13.4.20

[Resenha] Prólogo, ato e epílogo - Memórias de Fernanda Montengero


Com quase um século de vida, finalmente conhecemos a trajetória desta grande artista. Fernanda Montenegro escreve suas memórias entre 2017 e 2019, com a ajuda das entrevistas feitas por Marta Góes, entre 2016 e 2017. Em Prólogo, ato e epílogo, Fernanda usa das divisões clássicas de um texto para narra sua vida. No prólogo conta a história da vinda de seus antepassados para o Brasil, "uma realidade brutal de sobrevivência". Desse modo, a atriz já provoca em nós o reconhecimento de que sua história não começa a partir do  seu nascimento, mas vem de antes, que ela é continuidade de lutas e sonhos. Da mãe, vem a origem italiana e do pai, a portuguesa.

Em ato, ela conta como deixou de ser Arlette Pinheiro da Silva para ser Fernanda Montenegro, encontrou seu companheiro de toda a vida, Fernando Torres, constituiu sua família, viveu entre glórias e lutas a arte do ator, nos palcos e nas telas, mas principalmente sua vida nos palcos. 

Com muita humildade ela conta todos os perrengues que passou pelo sonho de viver O e DO teatro. Mesmo quando teve que começar a trabalhar na tv que era  o que davao sustento para manter-se com o grupo que fundou com o marido, não abandonava os palcos.

Terminamos de ler suas memórias com uma bagagem além de sua vida, mas com o conhecimento do que foi o teatro brasileiro, no eixo Rio-SP, durante décadas. Ela nunca fala só sobre se e comenta de vários nomes importantes do nosso teatro, me emocionei por essa ideia de coletividade tão bonita. E também por ver a grande intelectual que Fernanda é, num mundo que hoje ser atriz na tv é quase sinônimo de ser apenas uma celebridade, ela fala de uma época que ao ator era exigido ler de tudo; e ávida pelo conhecimento, ela lia todos os clássicos e autores do momento. 

Conta como foi passar pela ditadura militar, em que foi perseguida, e as maneiras de continuar resistindo em tempos sombrios.

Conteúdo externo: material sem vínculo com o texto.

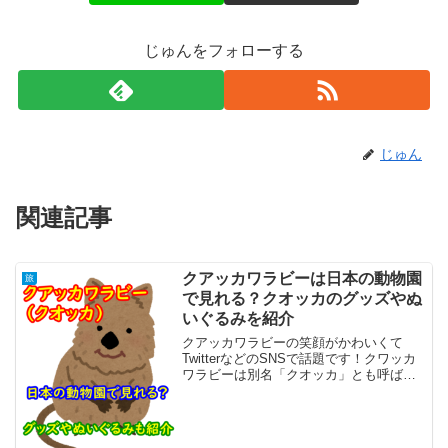
じゅんをフォローする
じゅん
関連記事
クアッカワラビーは日本の動物園
旅
で見れる？クオッカのグッズやぬ
いぐるみを紹介
クアッカワラビーの笑顔がかわいくて
TwitterなどのSNSで話題です！クワッカ
ワラビーは別名「クオッカ」とも呼ばれ
ています。下から見ると口角が上がって
いるのでニコニコと笑っているように見
えるこのワラビーはゲームやアニメで人
気の「ピカチュウ...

Ao mencionar seus prêmios e conquistas, percebemos que tudo isso foi consequência de uma vida inteira dedicada integralmente à arte. 

Ela relata a instabilidade da vida artística, e como durante décadas, ela e o marido estavam sempre tentando driblar as dificuldades, dos momentos em que não sabiam como pagar o aluguel do mês e ensaiavam de madrugada para dar conta do teatro e dos trabalhos na tv. 

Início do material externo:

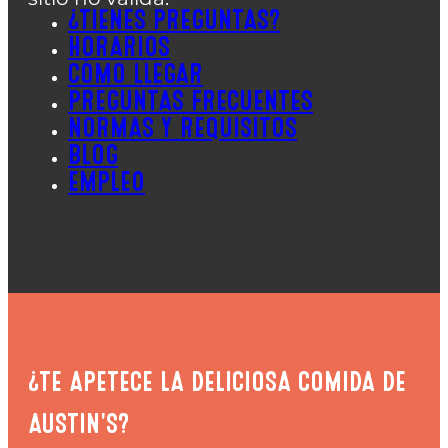
¿TIENES PREGUNTAS?
HORARIOS
CÓMO LLEGAR
PREGUNTAS FRECUENTES
NORMAS Y REQUISITOS
BLOG
EMPLEO
¿TE APETECE LA DELICIOSA COMIDA DE
AUSTIN'S?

Uma biografia emocionante e digo que essencial não só para atores e amantes do teatro, mas qualquer um que queira saber mais da arte no Brasil pelas memórias de uma grande mulher. Quero salientar que Fernanda não é perfeita, algumas coisas eu discordo dela sim, mas isso de maneira alguma retiraria minha admiração por sua trajetória. Acho que em algumas situações (ALGUMAS) é possível discordar de uma artista e ainda admirá-la. 

"Por mais longa que seja a vida do ator, ele não tem como declarar "Estou pronto". E se o fizer, não é do ramo".